Robert
As a child, Robert learned to live without electricity, running water, food in the cupboards. He felt the loneliness of returning to an empty home, silently wishing someone had cared enough to wait up for him, cared enough to be there. It was his life for more than 10 years, the life he lived with his alcoholic, drug-addicted father.
“I wanted to feel like there were rules, so I made up a curfew and created a story in my head that I had to be home because someone would be waiting for me,” Robert remembers. “But he was never there.”

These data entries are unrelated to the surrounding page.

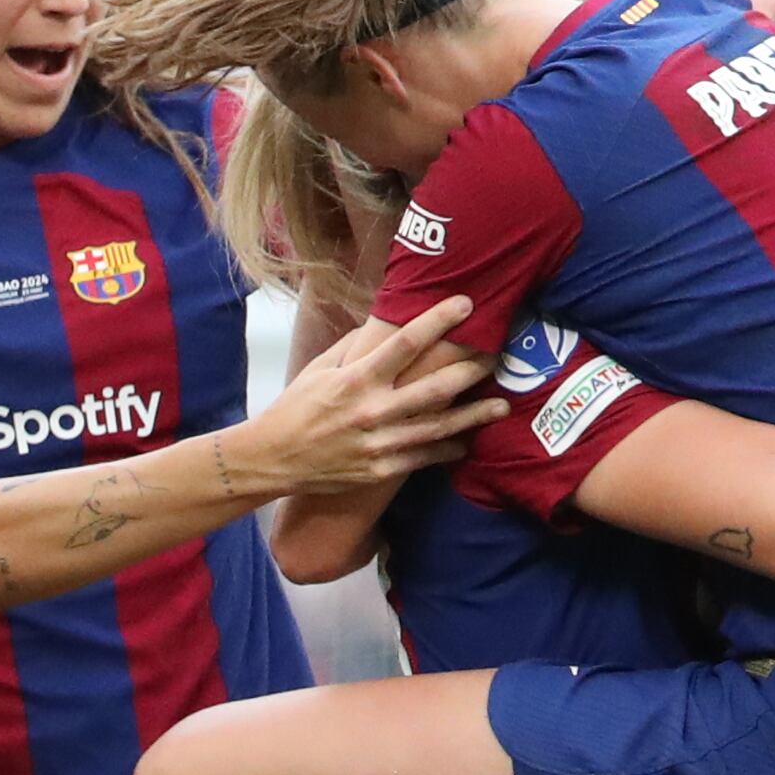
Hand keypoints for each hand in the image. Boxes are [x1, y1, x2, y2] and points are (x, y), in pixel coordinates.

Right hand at [226, 297, 499, 494]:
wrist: (273, 458)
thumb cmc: (296, 408)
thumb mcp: (320, 368)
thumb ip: (355, 347)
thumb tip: (385, 325)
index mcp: (356, 379)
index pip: (406, 343)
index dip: (439, 321)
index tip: (466, 304)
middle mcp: (372, 410)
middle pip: (435, 386)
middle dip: (470, 370)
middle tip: (496, 357)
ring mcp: (379, 443)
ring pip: (438, 426)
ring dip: (473, 415)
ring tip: (501, 405)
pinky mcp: (380, 469)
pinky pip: (423, 457)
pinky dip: (447, 449)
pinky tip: (466, 442)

Instead, Robert’s father spent his time getting drunk and high, throwing away any money he earned at his minimum-wage job to fuel his addictions. It was a cycle Robert’s family and friends believed he was destined to repeat. For a while, Robert believed it, too.
Until he couldn’t take it anymore. The emptiness, the neglect, the hardships no child should endure.
As he began confiding in adults, Robert started to understand he didn’t deserve to live without electricity, without food, without love. He soon joined a loving foster family eager to accept him as their own. Instead of listening to others label him a failure, Robert heard words of encouragement and praise.
“That’s when my dreams got big,” Robert says. “When I was with my dad, I thought I’d be lucky if I finished high school. But, with them [my foster family], it was a total flip – it was mind-blowing.”
Already in his teens, Robert was close to “aging out” of foster care and, because of his upbringing, worried about life on his own. While other parents taught their children how to manage allowance, study hard and strive for success, Robert watched his father lose job after job, stop paying bills and spiral downward as he succumbed to his addictions.
Fortunately, Robert learned about CHS’ Independent Living program, which helps teens learn skills vital to live independently and make positive decisions as they become adults.
“As I learned, I tried to inhale the knowledge,” he says. “I learned about banking, housing, how to hold a job – my dad never taught me any of it. Without this program, I wouldn’t know it.”
Robert credits CHS for teaching him how to maintain his studies so he could finish high school; prior to joining the Independent Living program, he assumed he’d drop out of high school like his father. Instead, Robert’s a high school graduate (with honors), a college student and an intern with the Walt Disney World College Program – a dream come true for the aspiring photographer.
“CHS helped me get to where I am,” Robert says. “And I expect myself to do so much more – I won’t be the mediocre kid who just gets by. I have lots of dreams, and they’re all pretty big.”